WASHINGTON (Reuters) - A trade group representing U.S. community banks called on Tuesday for a moratorium on mergers involving financial firms with more than $100 billion in assets.
The Independent Community Bankers of America made its pitch to regulators at the first in a series of public hearings the Federal Reserve is holding to review Capital One Financial Corp’s proposed takeover of ING Groep NV’s U.S. online banking portfolio.
Chris Cole, senior vice president of ICBA, said there should be a moratorium on big-bank mergers until rules from last year’s Dodd-Frank financial oversight law are defined and in force.
“It has been 14 months since the Dodd-Frank Act was passed and we still don’t have a regulatory apparatus in place to deal with those banks over $50 billion in assets ... and haven’t figured out an accurate way to measure their systemic risk,” he said.
The Fed is reviewing Capital One’s $9 billion proposed merger, which would create the 7th-largest U.S. bank by assets, according to SNL Financial.
The markets are watching the review as a test case for how the U.S. government will treat big-bank mergers after the financial crisis.
Dodd-Frank requires U.S. regulators to take systemic risk into account when evaluating a merger, in addition to public benefit, concentration of resources, unfair competition and other factors.
Capital One defended the merger at the hearing, telling the Fed and community groups that big does not necessarily mean risky.

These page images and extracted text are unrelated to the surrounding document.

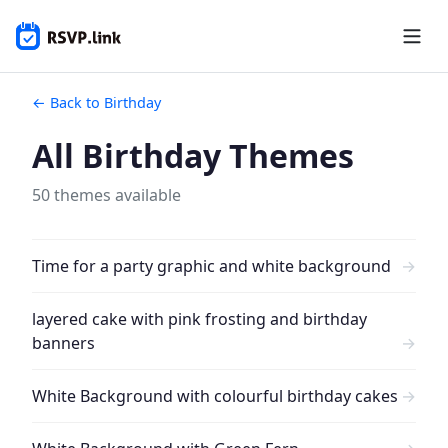
← Back to Birthday
All Birthday Themes
50 themes available
Time for a party graphic and white background
→
layered cake with pink frosting and birthday
banners
→
White Background with colourful birthday cakes
→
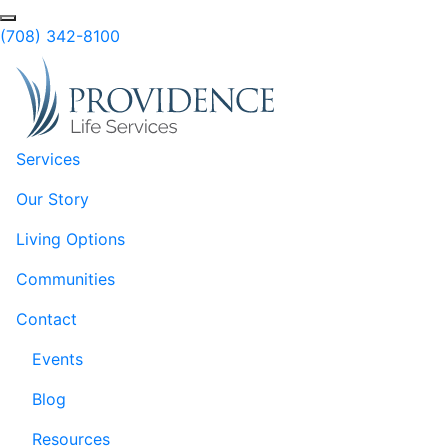
Skip to Main Content
(708) 342-8100
Services
Our Story
Living Options
Communities
Contact
Events
Blog
Resources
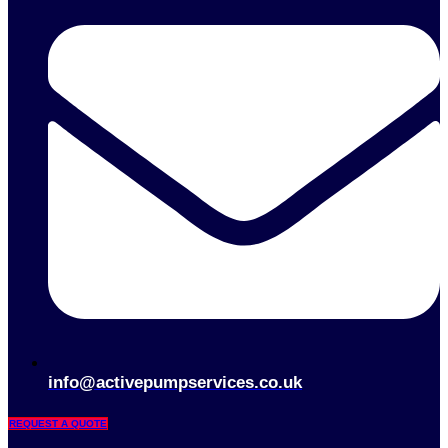
info@activepumpservices.co.uk
REQUEST A QUOTE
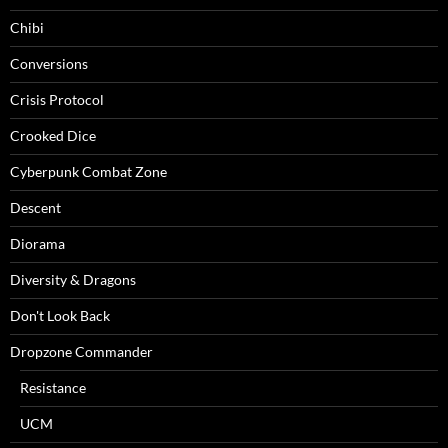
Chibi
Conversions
Crisis Protocol
Crooked Dice
Cyberpunk Combat Zone
Descent
Diorama
Diversity & Dragons
Don't Look Back
Dropzone Commander
Resistance
UCM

“Dodd-Frank is clear on a key point: There is no automatic finding of increased risk to our financial system in the event one institution acquires another, even if those institutions are relatively large,” said John Finneran, head of corporate reputation and general counsel for Capital One.
Finneran said the merger would actually minimize systemic risk, by giving Capital One -- which derives more than half its revenue from credit cards -- access to ING’s $80 billion in deposits.
He also pointed out that Capital One did not create or sell the exotic financial instruments -- such as credit default swaps -- that brought down many banks and spread financial ruin during the 2007-2009 financial crisis.
The company, he added, would remain a traditional consumer and commercial bank “with none of the complexity or interconnectivity that the Dodd-Frank Act sought to address in ending the concept of ‘too big to fail.'”
But that very simplicity could leave Capital One vulnerable in an economic downturn, according to John Taylor, president of the National Community Reinvestment Coalition, an advocacy group that has pushed hard against the merger.
“This is an unsafe, monoline business that relies on a highly sensitive single-source of income and then spreads three quarters of its risk to the public through selling its securities to America’s retirement funds and insurance companies,” he told the Fed representatives. “And they are asking you to allow them to become the nation’s fifth-largest bank” by deposits.
Cole from ICBA said the Fed should not approve any big mergers until large banks have submitted to regulators “living wills” to serve as blueprints for their dismantling in the event of failure, among other reforms not yet put in place.
The largest banks are expected to start submitting their living wills to regulators by the middle of next year.
Cole also suggested that banking agencies issue special rules explaining systemic risk in the context of mergers and acquisitions.
Fed representatives at the hearing appeared skeptical of a moratorium, questioning Cole about the economic impact of such a move.
The Fed will next hold public hearings on the merger in Chicago and San Francisco on September 27 and October 5, respectively. The public comment period will close on October 12.